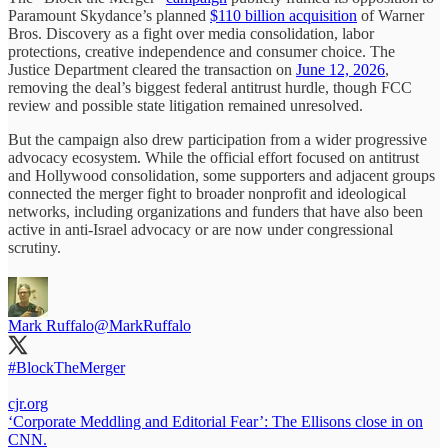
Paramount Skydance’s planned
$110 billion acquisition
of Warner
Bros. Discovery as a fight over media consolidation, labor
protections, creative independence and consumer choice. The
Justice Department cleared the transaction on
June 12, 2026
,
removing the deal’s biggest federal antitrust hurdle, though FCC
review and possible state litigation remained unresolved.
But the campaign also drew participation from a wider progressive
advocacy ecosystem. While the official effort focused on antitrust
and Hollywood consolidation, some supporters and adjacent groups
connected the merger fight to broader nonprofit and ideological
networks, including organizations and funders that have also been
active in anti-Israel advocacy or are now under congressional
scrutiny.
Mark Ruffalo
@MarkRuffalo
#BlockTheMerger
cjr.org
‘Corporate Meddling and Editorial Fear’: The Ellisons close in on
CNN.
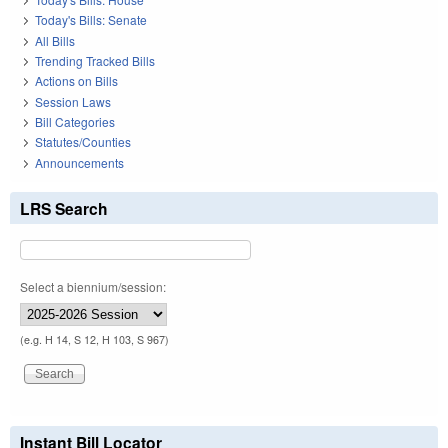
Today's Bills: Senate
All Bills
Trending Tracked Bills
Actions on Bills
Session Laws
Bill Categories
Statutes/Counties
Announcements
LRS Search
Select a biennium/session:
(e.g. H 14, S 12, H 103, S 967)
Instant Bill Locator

***

About this exercise:
Present every line of text in the listing as a numbered list, skipping any blank lines. Leave the pictures out of your answer.

Task response:
1. Paramount Skydance’s planned
2. $110 billion acquisition
3. of Warner
4. Bros. Discovery as a fight over media consolidation, labor
5. protections, creative independence and consumer choice. The
6. Justice Department cleared the transaction on
7. June 12, 2026
8. ,
9. removing the deal’s biggest federal antitrust hurdle, though FCC
10. review and possible state litigation remained unresolved.
11. But the campaign also drew participation from a wider progressive
12. advocacy ecosystem. While the official effort focused on antitrust
13. and Hollywood consolidation, some supporters and adjacent groups
14. connected the merger fight to broader nonprofit and ideological
15. networks, including organizations and funders that have also been
16. active in anti-Israel advocacy or are now under congressional
17. scrutiny.
18. Mark Ruffalo
19. @MarkRuffalo
20. #BlockTheMerger
21. cjr.org
22. ‘Corporate Meddling and Editorial Fear’: The Ellisons close in on
23. CNN.
24. Today's Bills: Senate
25. All Bills
26. Trending Tracked Bills
27. Actions on Bills
28. Session Laws
29. Bill Categories
30. Statutes/Counties
31. Announcements
32. LRS Search
33. Select a biennium/session:
34. (e.g. H 14, S 12, H 103, S 967)
35. Instant Bill Locator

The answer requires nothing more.